His daddy was in his office, reciting aloud from The Marriage of Heaven and Hell. The women sat at the table, sharing a piece of pecan pie.

He declined politely when offered and stood staring at the railless stair case leading up into the darkness. Sighing out a breath, he ascended.

But for a bathroom and shower that had been installed, the attic was a large open space presided over by an a-frame roof of golden timber that was bronzed by the sunlight of each day through a large hinged window, which led out onto a veranda shaded by a hundred year old oak. His daddy’s women had taken to the design using rugs to mark off the areas for his bed, desk, couch and bookshelves. He turned the overhead light on and took his boots off. With the nicotine of the day churning in his gut and buzzing in his mind, he sat down at his desk, trying, for just a second, to think of nothing.

The tree limbs out the window boasted at one another as they rollicked in the energy of the coming Summer storm, their silhouettes clashing across the wall. A.R. watched transfixed, drawn into their movement before reality began to swirl.

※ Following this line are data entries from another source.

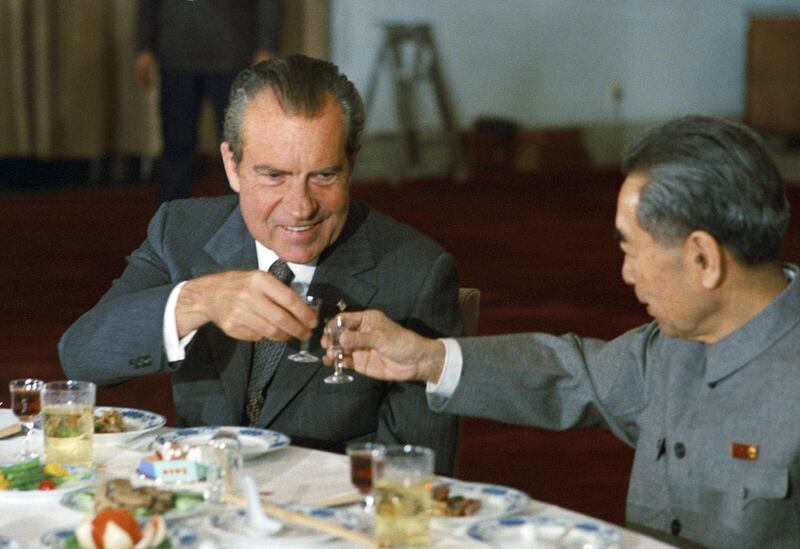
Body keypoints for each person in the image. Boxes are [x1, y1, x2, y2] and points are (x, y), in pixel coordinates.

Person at [327, 115, 800, 548]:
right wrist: (427, 358)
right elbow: (570, 373)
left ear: (704, 258)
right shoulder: (673, 347)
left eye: (631, 249)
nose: (626, 274)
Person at [59, 55, 462, 475]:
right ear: (232, 166)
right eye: (274, 176)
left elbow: (416, 478)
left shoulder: (416, 273)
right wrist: (197, 302)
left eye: (324, 176)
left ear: (352, 163)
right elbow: (82, 357)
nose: (300, 207)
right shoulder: (182, 230)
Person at [135, 0, 284, 204]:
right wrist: (144, 46)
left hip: (232, 52)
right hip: (176, 53)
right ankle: (172, 221)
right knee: (176, 147)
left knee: (237, 146)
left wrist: (266, 46)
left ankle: (241, 220)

An overwhelming and incorrigible flame roared into being in the back of his mind. Chained to his chair by the consuming vision, he could only watch the figures dance across the walls of his eyes, beckoning him toward acceptance, to be lost, to give himself to the holes in the light. His hands trembling sweat, he dragged himself, an act of pure will, stumbling toward the light switch, and collapsed with relief as the light and the shadows disappeared from view. It would seem some truths are only discovered in the dark.

He crawled back to his desk in the moonlight, panting, and mindlessly rolled his cigarette with a little weed sprinkled in. Gazing at the shadows of his bookshelves, he licked the paper closed. A brief flame haunted his features before he leaned back, sighing smoke signals toward Heaven.